Carver swung the west-facing camera to look at the greenskin village. Sure enough, two or three males stood near the boundary stone. They must have seen everything. They made no move to retrieve what little was left of their fellow, though. They would not till morning. If a blue patrol caught them coming out at night, the whole village might die to expiate their sin.
With a wordless sound, half fury and half frustration, Carver stabbed a finger at a button under the view panel. The panel went dark. “Three thousand years,” the trader said.
Patrice had never been on Ephar before. “Three thousand years of what?”
“That.” Carver waved to the blank view panel. “Maybe even longer, but three thousand years the locals have records for. The separate villages, the night ban… the murders.” In the six months since the Enrico Dandolo had landed, he had seen three now. That accorded fairly well with the data other ships visiting the Araite Empire had gathered.
“I don’t-want to believe that,” Patrice said.

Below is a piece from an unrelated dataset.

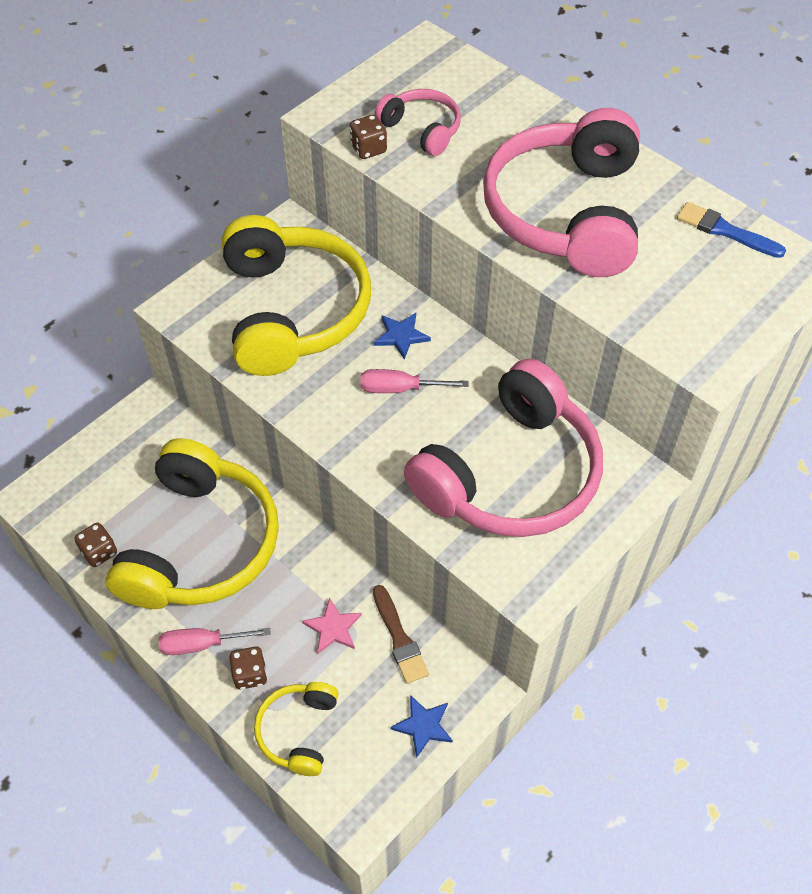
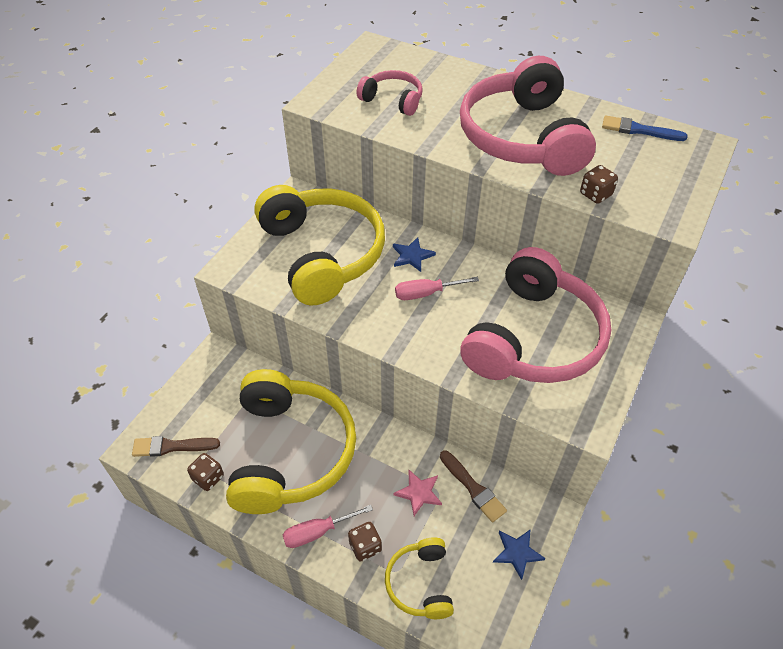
camera: 15 degrees left, 5 degrees down
(69, 506) = (171, 446): none -> brown brush
(368, 149) = (358, 119): brown dice -> brown dice (595, 194)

“Believe it,” he told her. “The best part is, under the Code we can’t do a damn thing about it, either.”
Now she stared at him. “What? Why not?”
“No complainants.” Traders rarely meddled in the affairs of worlds without spaceflight. When they did, they needed ironclad documentation mat a local group not only seemed oppressed but felt itself to be. Judging from a purely offplanet perspective was, sensibly in most cases, against the rules.
“I don’t believe it!” Patrice exclaimed.
Carver shook his head helplessly. “Believe it. It’s true. Never one, in the two hundred years since tradeships have been coming here. Not the blues, of course-why should they complain? But not the greenskins, either. They just shrug and say they are all guilty by inheritance and deserve whatever the blues hand out to them. They believe it. As long as they believe it, officially there’s nothing we can do.”